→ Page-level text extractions
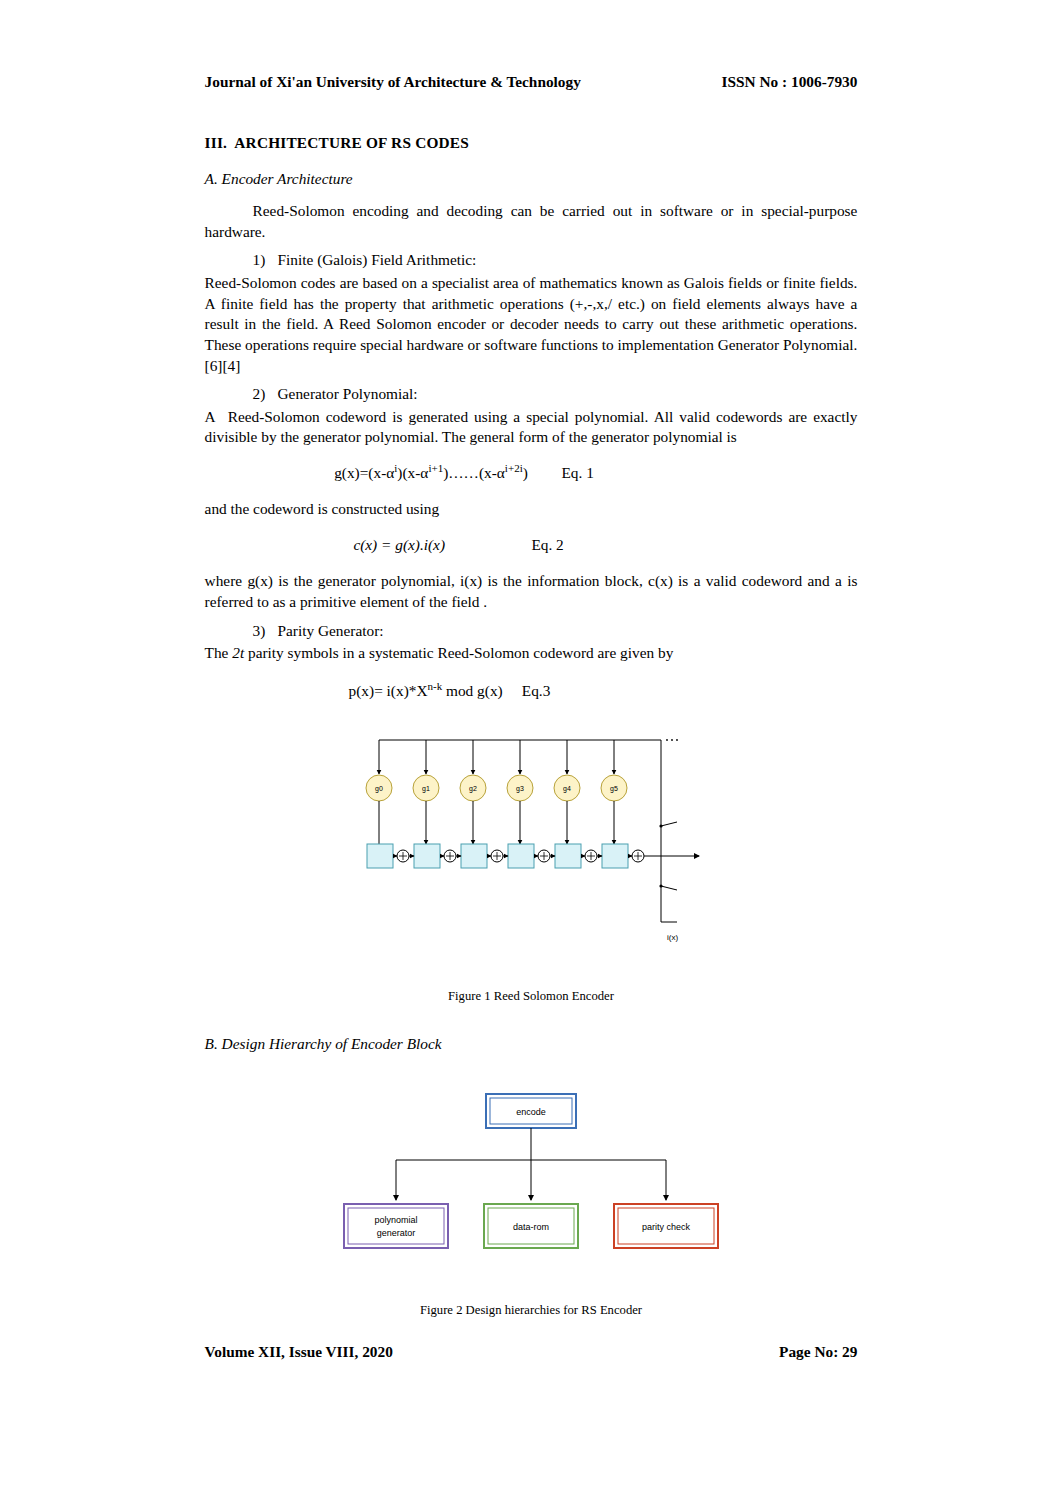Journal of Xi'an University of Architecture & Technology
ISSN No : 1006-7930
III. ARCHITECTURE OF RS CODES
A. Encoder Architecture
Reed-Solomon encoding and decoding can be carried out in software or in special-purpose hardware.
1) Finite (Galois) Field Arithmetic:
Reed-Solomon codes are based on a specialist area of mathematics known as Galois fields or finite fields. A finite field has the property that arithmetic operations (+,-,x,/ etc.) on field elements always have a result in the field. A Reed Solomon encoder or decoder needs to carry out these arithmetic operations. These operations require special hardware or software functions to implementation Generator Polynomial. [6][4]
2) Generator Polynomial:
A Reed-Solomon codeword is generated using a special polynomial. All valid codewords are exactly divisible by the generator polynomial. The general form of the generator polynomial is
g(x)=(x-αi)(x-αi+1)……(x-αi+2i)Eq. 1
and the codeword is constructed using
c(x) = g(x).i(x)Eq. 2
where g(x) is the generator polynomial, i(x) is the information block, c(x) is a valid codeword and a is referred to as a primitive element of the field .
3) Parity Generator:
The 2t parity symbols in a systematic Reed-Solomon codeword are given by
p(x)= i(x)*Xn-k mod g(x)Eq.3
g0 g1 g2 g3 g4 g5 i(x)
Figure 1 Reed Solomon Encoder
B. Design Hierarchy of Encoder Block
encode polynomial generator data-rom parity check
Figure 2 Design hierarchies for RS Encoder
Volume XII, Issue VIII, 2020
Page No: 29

→ ABOUT THIS TASK
The lines you need are those with the word "using"; list them from the entries.

→ RESULT BELOW
A Reed-Solomon codeword is generated using a special polynomial. All valid codewords are exactly divisible by the generator polynomial. The general form of the generator polynomial is
and the codeword is constructed using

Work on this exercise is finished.